Taken together, the literature indicates several recurrent design principles for MBFNet-style architectures: BEV as the common fusion space; motion features as first-class alignment signals; lightweight yet adaptive fusion operators such as deformable attention or channel/spatial gating; and auxiliary supervision that constrains temporal consistency or dense motion fields (Qin et al., 2022, Zhou et al., 2023, Kim et al., 2024, Cong et al., 5 Mar 2025, Koh et al., 11 Jul 2025, Wei et al., 18 Sep 2025, Montiel-MarĂn et al., 12 Sep 2025).

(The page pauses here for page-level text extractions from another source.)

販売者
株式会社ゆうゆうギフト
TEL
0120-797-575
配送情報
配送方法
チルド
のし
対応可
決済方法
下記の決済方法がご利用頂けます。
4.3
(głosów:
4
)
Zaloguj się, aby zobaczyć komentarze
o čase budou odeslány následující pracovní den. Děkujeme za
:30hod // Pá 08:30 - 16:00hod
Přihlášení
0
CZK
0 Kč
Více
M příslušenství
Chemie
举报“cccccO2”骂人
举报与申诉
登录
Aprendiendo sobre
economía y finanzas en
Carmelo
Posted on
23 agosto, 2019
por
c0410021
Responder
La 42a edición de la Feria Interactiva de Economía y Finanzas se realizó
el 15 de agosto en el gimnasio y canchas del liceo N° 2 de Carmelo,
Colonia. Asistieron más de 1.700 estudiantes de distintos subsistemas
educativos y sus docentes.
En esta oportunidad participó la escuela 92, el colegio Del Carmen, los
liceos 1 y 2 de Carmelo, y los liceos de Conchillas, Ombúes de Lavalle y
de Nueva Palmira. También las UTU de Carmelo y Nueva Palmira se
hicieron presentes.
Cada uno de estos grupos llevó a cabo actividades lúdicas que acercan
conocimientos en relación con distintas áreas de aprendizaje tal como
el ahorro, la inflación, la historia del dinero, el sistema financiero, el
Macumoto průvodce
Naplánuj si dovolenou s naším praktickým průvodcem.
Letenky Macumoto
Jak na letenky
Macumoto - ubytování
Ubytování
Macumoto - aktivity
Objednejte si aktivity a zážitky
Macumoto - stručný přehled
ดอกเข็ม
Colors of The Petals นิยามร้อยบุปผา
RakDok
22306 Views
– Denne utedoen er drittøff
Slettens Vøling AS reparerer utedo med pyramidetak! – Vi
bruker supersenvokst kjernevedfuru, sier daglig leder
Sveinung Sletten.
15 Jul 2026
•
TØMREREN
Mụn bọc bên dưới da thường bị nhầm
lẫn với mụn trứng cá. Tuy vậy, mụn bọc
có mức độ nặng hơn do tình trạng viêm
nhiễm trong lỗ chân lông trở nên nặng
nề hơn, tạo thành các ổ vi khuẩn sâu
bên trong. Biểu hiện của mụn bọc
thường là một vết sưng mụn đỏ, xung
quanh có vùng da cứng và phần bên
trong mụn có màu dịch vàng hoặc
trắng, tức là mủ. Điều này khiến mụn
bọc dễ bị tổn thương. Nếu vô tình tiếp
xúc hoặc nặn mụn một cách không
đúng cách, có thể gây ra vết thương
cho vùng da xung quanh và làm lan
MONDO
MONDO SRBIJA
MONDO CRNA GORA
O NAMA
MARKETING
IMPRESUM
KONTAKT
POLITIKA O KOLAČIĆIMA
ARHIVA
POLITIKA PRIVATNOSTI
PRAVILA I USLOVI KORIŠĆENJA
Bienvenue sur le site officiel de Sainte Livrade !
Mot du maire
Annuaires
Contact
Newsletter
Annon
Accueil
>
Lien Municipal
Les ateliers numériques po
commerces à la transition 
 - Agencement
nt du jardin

7. Limitations and research directions
OnlineBEV notes that MBFNet currently uses implicit motion features derived from BEV feature differences rather than explicit motion labels or dense velocity supervision (Koh et al., 11 Jul 2025). The paper points to explicit motion extraction as a future direction, potentially supervised by auxiliary sensors such as LiDAR or radar. This suggests that the current MBFNet formulation is powerful but only partially exploits the motion signal available in multi-sensor autonomous driving settings.
The radar-centered literature sharpens that point. BEVMOSNet emphasizes that radar points include 15 non-position attributes carrying Doppler and processed velocity information, and explicitly argues that radar velocity should guide camera features through deformable cross-attention in BEV (Cong et al., 5 Mar 2025). CRT-Fusion likewise shows that accurate motion estimation from fused radar–camera BEV is essential; applying its motion-guided temporal fusion to camera-only BEV features actually hurts performance, indicating that motion guidance is only as good as the motion features on which it rests (Kim et al., 2024). CaR1, by contrast, motivates radar as providing reliable distance and velocity measurements but does not use Doppler or radial velocity explicitly in fusion, leaving that design space open (Montiel-MarĂn et al., 12 Sep 2025).
Another limitation concerns the distinction between static and dynamic content. FocusBEV shows that short-window ego-motion alignment is beneficial, especially for static layouts, but dynamic object gains are smaller without explicit object-motion modeling (Zhao et al., 2024). UniFusion’s unified spatiotemporal attention can learn temporal weighting, but it does not impose an explicit motion model either (Qin et al., 2022). A plausible implication is that future MBFNet variants may separate static and dynamic BEV pathways or combine ego-motion warping with learned motion-conditioned residual alignment.
Computational scale also remains central. Full spatiotemporal attention over dense BEV tokens is expensive, which motivates deformable attention, recurrent memory, or lightweight BEV-space fusion (Qin et al., 2022, Koh et al., 11 Jul 2025). OnlineBEV reports that the recurrent fusion block with MBFNet increases GFLOPs only modestly, from 192.2 to 205.7 for the ResNet-50 setting, while reducing system memory relative to SOLOFusion from 3.9 GB to 3.4 GB (Koh et al., 11 Jul 2025). This suggests that motion-guided recurrent fusion is attractive partly because it offers a favorable accuracy–memory trade-off.
Overall, the current literature supports a concise characterization of MBFNet: a motion-conditioned BEV alignment-and-fusion module that enables recurrent temporal aggregation by compensating for dynamic object motion in BEV. Its specific instantiation in OnlineBEV is camera-only and feature-difference-driven (Koh et al., 11 Jul 2025), but adjacent work indicates natural extensions toward explicit velocity supervision, radar-guided fusion, dense motion heads, and unified spatiotemporal BEV transformers (Qin et al., 2022, Zhou et al., 2023, Kim et al., 2024, Cong et al., 5 Mar 2025, Montiel-MarĂn et al., 12 Sep 2025).